Wenigstens die Familienministerin
sorgt für Nachwuchs

    Der 18. Januar 2011 war ein besonderer Tag in der Geschichte der Bundesrepublik, und daran hatte unter anderem ein rotes Shirt Schuld. Das trug Familienministerin Kristina Schröder, als sie zur Kabinettssitzung im Bundeskanzleramt erschien, und es saß so eng, dass keiner der anwesenden Fotografen den Babybauch übersehen konnte. Frau Schröder nahm ihren Job offensichtlich ernst. Sie war schwanger, im vierten Monat. In Ländern wie Frankreich, Italien und Spanien wäre das eine mittelgroße Meldung gewesen, in Deutschland wurde es zur Sensation. Einerseits, weil noch nie eine Bundesministerin während ihrer Amtszeit ein Kind bekommen hat. Andererseits, weil sich die Nation gut zehn Monate zuvor noch darüber echauffiert hatte, dass die Kanzlerin eine damals unverheiratete und kinderlose junge Frau zur Familienministerin ernannte.
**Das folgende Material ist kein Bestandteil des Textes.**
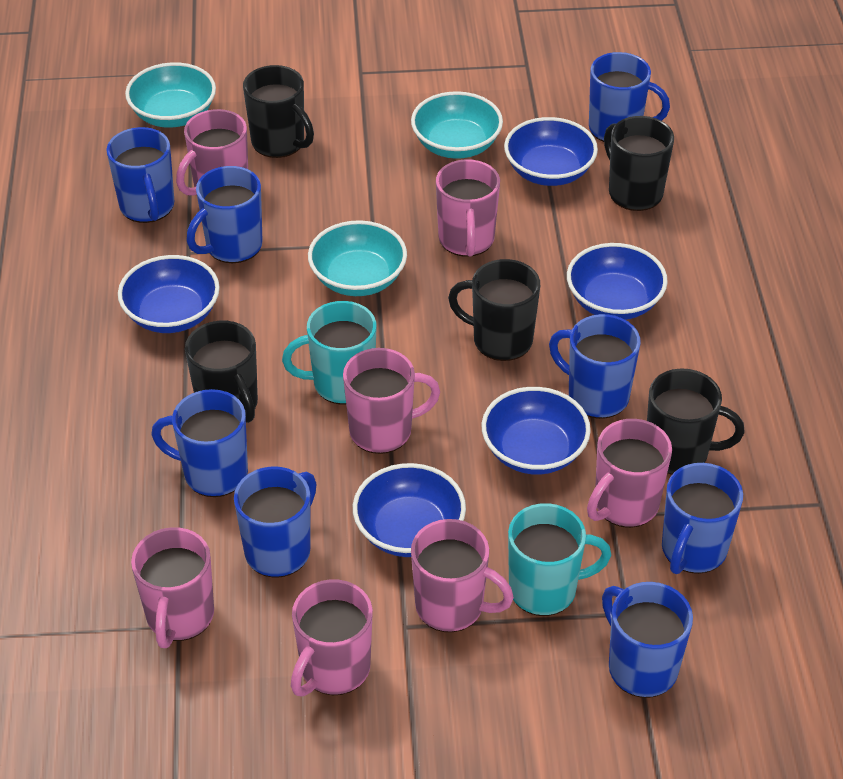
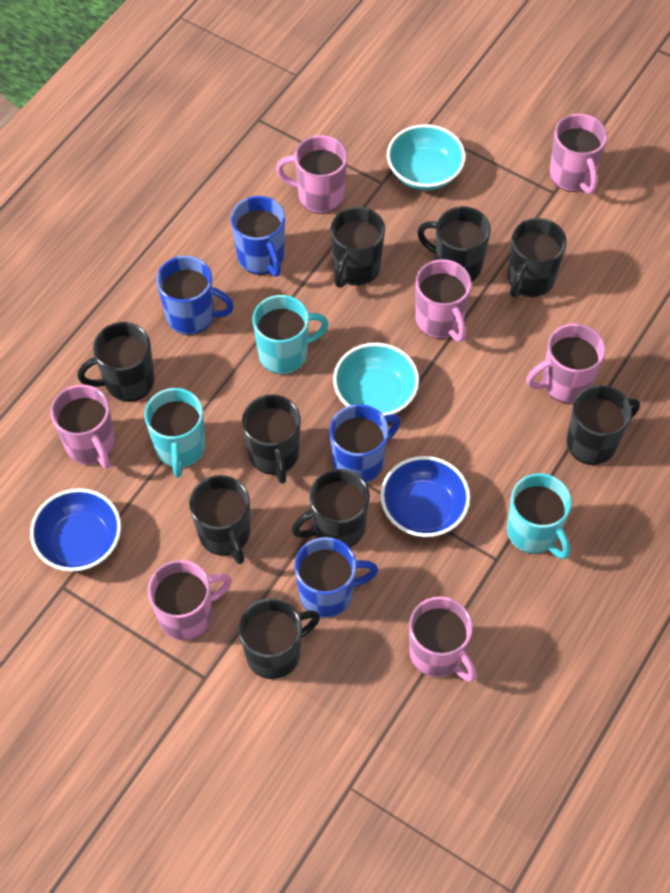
black mug: 5 -> 9
blue bowl: 5 -> 2
blue mug: 8 -> 4
turquoise bowl: 3 -> 2
turquoise mug: 2 -> 3

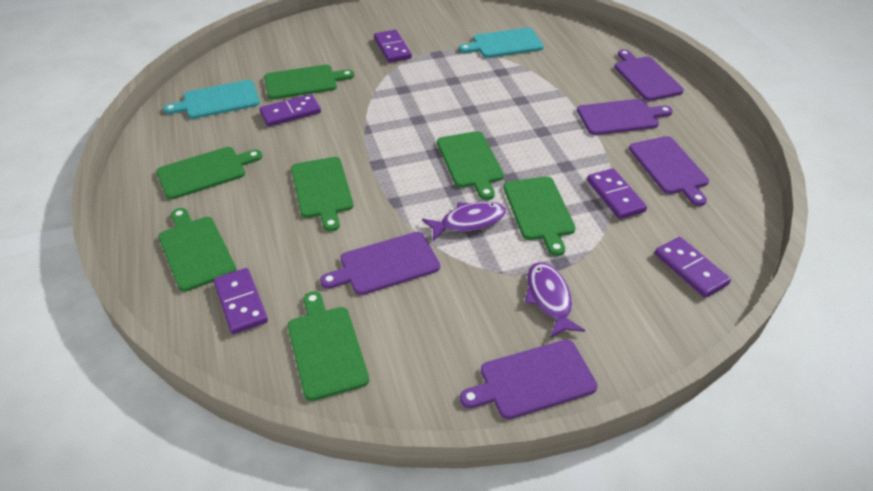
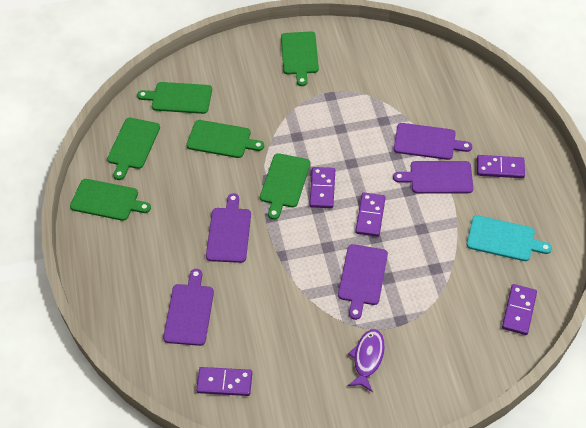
green cutting board: 7 -> 6
purple fish: 2 -> 1
turquoise cutting board: 2 -> 1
    Solche Bilder konnte das Land gut gebrauchen: Schließlich sind die Deutschen wirklich dabei, sich abzuschaffen, für diese Erkenntnis hätte es keines Thilo Sarrazins bedurft. In den nächsten Jahrzehnten wird ihre Zahl deutlich unter 80 Millionen sinken, und mittelfristig lässt sich daran auch nichts mehr ändern. Der einfache Grund: Die Deutschen bekommen zu wenige Kinder.
    Nun waren wir selbst in der Europäischen Union nie dafür bekannt, in Bezug auf die Häufigkeit des Beischlafs zu den Spitzenreitern zu gehören – wobei ich mir nicht sicher bin, ob es politisch korrekt ist, das Wort „Spitzenreiter“ in diesem Zusammenhang zu verwenden. Fakt ist, dass wir mit 117 Mal Sex pro Jahr deutlich hinter den Griechen (164) und den Brasilianern (145) liegen [7] , um nur die aktivsten Nationen zu nennen (vielleicht sind wir bei den entsprechenden Umfragen aber auch einfach nur zu ehrlich). Das wäre zu verkraften, wenn wenigstens die Ergebnisse mit jenen anderer Länder mithalten könnten. Tun sie aber nicht: Während in Frankreich auf jede Frau im Schnitt 2,02 Kinder kommen, waren es in Deutschland laut Statistischem Bundesamt zuletzt nicht einmal 1,4.